The work placed a premium on the quartet's virtuosity. The Aeolus lived up to its name insofar as each player embodied a "wind" from one of the four compass directions. The independence of each was expressed in rhythm as well as pitch. Yet collegial warmth seemed to emerge strongly as the music got complicated. That led to the climactic reemergence of "Amazing Grace" as a logical consequence of the preceding tumult, not a wrenching re-imposition of the tune. Johnston's innovative procedures never seemed to interfere with communication of a beloved melody transformed.
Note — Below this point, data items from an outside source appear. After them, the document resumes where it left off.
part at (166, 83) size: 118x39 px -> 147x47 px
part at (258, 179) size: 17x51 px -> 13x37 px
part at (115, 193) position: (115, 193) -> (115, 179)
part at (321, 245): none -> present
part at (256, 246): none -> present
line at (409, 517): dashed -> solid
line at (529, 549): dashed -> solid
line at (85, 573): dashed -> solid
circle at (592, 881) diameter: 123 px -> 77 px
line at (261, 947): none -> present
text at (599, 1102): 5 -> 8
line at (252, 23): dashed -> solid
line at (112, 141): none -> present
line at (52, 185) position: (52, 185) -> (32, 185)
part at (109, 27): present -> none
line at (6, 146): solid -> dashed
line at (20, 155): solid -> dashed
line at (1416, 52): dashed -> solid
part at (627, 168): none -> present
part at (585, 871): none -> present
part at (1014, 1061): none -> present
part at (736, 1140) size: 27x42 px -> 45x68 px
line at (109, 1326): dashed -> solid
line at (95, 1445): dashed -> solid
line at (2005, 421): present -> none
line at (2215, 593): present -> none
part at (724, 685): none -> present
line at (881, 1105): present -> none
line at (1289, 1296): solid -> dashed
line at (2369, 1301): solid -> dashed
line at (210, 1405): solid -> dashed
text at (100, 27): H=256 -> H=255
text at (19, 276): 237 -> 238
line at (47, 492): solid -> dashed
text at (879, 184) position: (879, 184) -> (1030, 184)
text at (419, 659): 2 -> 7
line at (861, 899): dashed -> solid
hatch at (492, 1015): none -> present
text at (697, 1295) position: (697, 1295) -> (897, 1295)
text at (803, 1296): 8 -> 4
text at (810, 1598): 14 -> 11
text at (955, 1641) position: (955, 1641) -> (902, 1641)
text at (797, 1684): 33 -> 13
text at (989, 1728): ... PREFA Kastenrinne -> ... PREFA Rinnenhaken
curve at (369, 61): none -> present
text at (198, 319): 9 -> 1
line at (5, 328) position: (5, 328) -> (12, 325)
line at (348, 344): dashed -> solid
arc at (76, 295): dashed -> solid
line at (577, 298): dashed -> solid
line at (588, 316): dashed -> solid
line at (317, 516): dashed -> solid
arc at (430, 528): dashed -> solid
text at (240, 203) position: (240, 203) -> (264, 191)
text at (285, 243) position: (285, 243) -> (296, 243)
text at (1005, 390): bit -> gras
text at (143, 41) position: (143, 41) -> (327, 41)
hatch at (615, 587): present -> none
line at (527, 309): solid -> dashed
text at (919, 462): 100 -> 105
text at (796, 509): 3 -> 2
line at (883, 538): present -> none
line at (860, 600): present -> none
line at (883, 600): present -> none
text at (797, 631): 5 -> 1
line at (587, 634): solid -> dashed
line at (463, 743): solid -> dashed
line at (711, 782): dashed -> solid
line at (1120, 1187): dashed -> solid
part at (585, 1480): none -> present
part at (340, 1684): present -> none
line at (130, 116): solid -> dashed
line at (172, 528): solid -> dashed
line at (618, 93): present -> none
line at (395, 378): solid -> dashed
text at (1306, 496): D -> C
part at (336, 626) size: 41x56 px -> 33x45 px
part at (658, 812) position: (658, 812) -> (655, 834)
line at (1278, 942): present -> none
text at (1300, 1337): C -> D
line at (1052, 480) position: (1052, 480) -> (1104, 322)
After intermission came the piece that suggests "inspired by America" most crucially. Dvorak's American period brought forth the blend of homesickness and welcoming encounter most famously represented by the "New World" Symphony. His "American" Quartet is well-known, but the two final quartets (opp. 105 and 106) are thoroughly a product of his resettled, post-American life, which ended within a decade of his return to Prague.

The G major quartet, lavish in its development of rich materials and emotionally intricate, drew an intense, stimulating performance from the Aeolus.  

Especially impressive was the control displayed in the second movement, giving the slow, and slowly changing, music plenty of room to breathe. The emotional range is immense, and was fully explored in this performance. The motoric drive of the finale never threw the collective focus out of alignment. It was no wonder that in their final curtain call, the musicians simply waved goodbye. It was the friendliest refusal to play an encore, and it's likely nobody minded.